Plans are taking shape for a groundbreaking green neighbourhood development near Zithobeni in the greater Bronkhorstspruit region.
The development will be self-sufficient in food production, rainwater harvesting, energy generation and waste treatment and feature conservation, low-carbon buildings and energy efficient lighting.
The project was unveiled by senior Tshwane housing and human settlements official Amolemo Mothoagae during the Sustainability Week event at the CSIR International Convention Centre.
Initially mooted by mayor Kgosientso Ramokgopa in the state of the city address in April, the concept is in line with Tshwane’s goal of growth and development being driven by an economy that supports a sustainable city by 2055.
The site identified for the development was a 159.68 hectare portion of the Hondsrivier farm Zithobeni, Mothoagae said.

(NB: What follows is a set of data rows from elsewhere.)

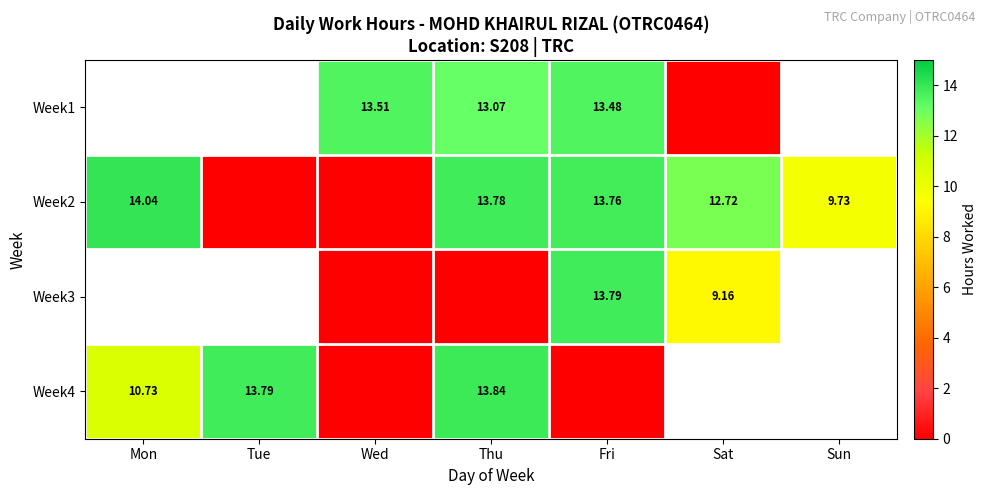

Is the value of Week3 at Fri greater than the value of Week4 at Thu?

No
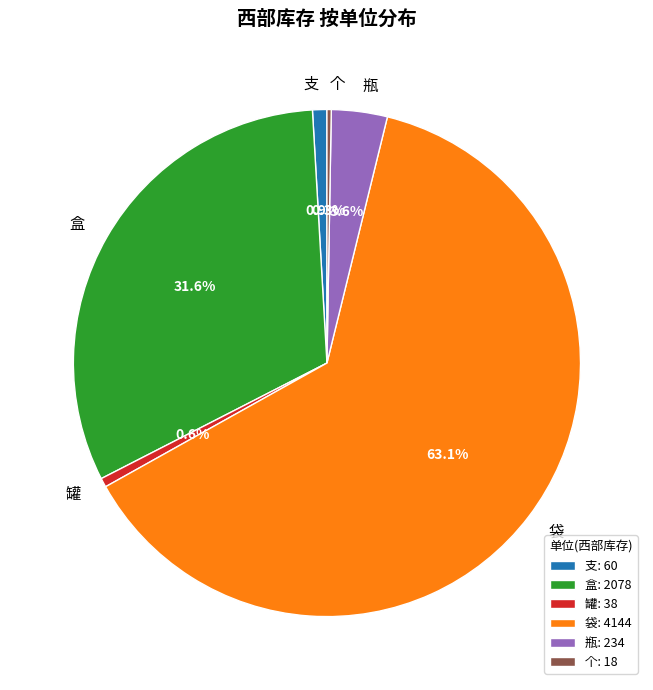

To the nearest percent, what is the difference between the largest and smallest slice percentages?

63%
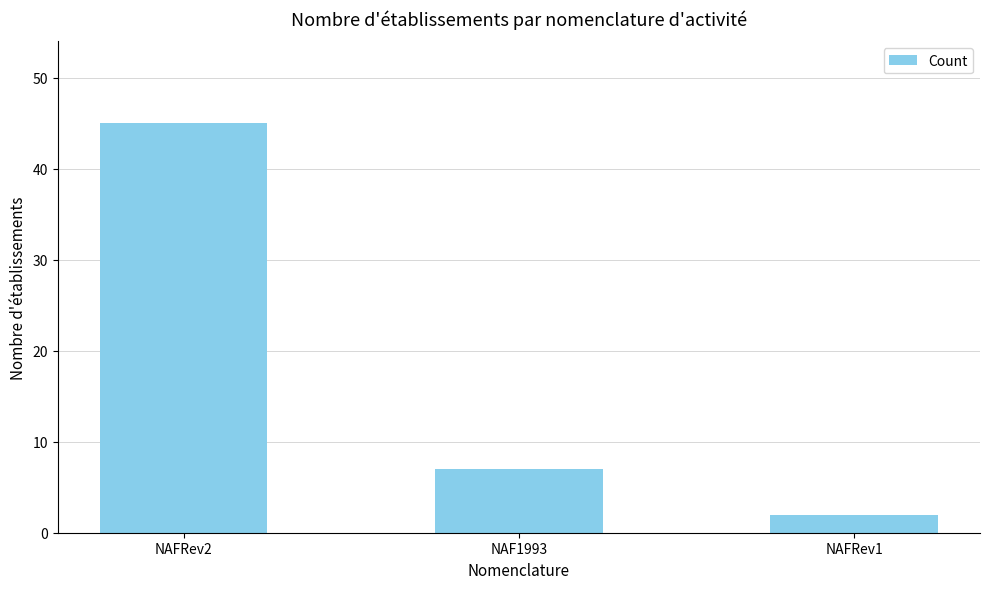

How many data points does each series have?

3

The proposed concept would exceed Tshwane’s green building code in terms of energy and water efficiency, with privileged use of healthy materials that minimised indoor air pollution.
The focus would be on providing medium-density mixed housing models, combining housing types and sizes and income levels and allowing opportunities for homebased enterprises and small retail ventures within residential areas.
The aim was to develop a renewable energy model that used solar energy and other on-site resources, such as biogas from organic waste, to maximise energy generation.
Multimodal transportation would be included, with pedestrian and cycle routes and an internal public transport system.
Rainfall would be managed optimally through direct harvesting, retention ponds and drainage systems that allowed the recharging of groundwater reservoirs.
Ecological wastewater treatment methods would be used to clean up stormwater before it was used in urban agriculture.
An integrated management system would make water available for urban agriculture and high biodiversity green open spaces.
An on-site recycling depot would be linked to a larger recycling programme as well as energy production and agriculture.
A space for selling extra produce and secondary products in the community would allow the generation of income and links to neighbouring areas. Economic growth would be supported to enable informal businesses to expand and create jobs.
Specialists would be appointed and adjacent land portions acquired to expand the concept.
Strategies and partnerships would be developed and funding sourced. This would be followed by the implementation of planning, design and operational phases.